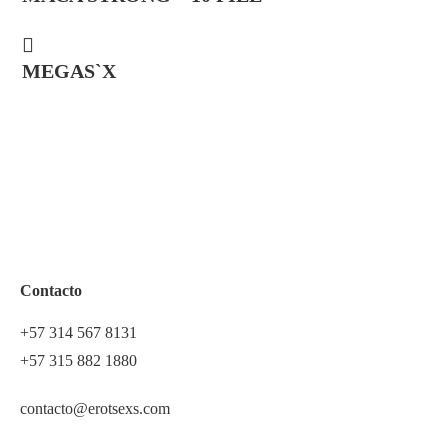
MEGAS`X
Contacto
+57 314 567 8131
+57 315 882 1880
contacto@erotsexs.com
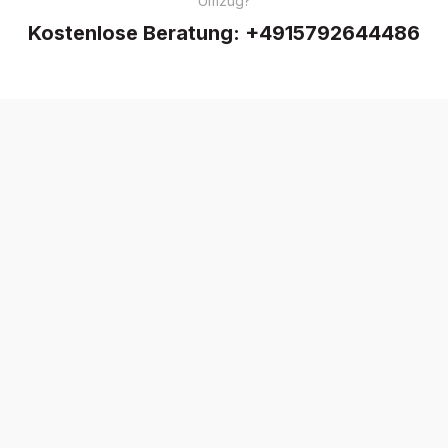
Umzug?
Kostenlose Beratung:
+4915792644486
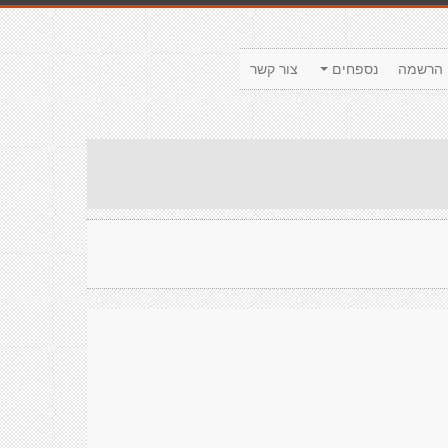
הרשמה
נספחים
צור קשר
________________________
Description of the task: Copy the data precisely. Skip every picture.

Response to the exercise:
MEGAS`X
Contacto
+57 314 567 8131
+57 315 882 1880
contacto@erotsexs.com
Umzug?
Kostenlose Beratung:
+4915792644486
הרשמה
נספחים
צור קשר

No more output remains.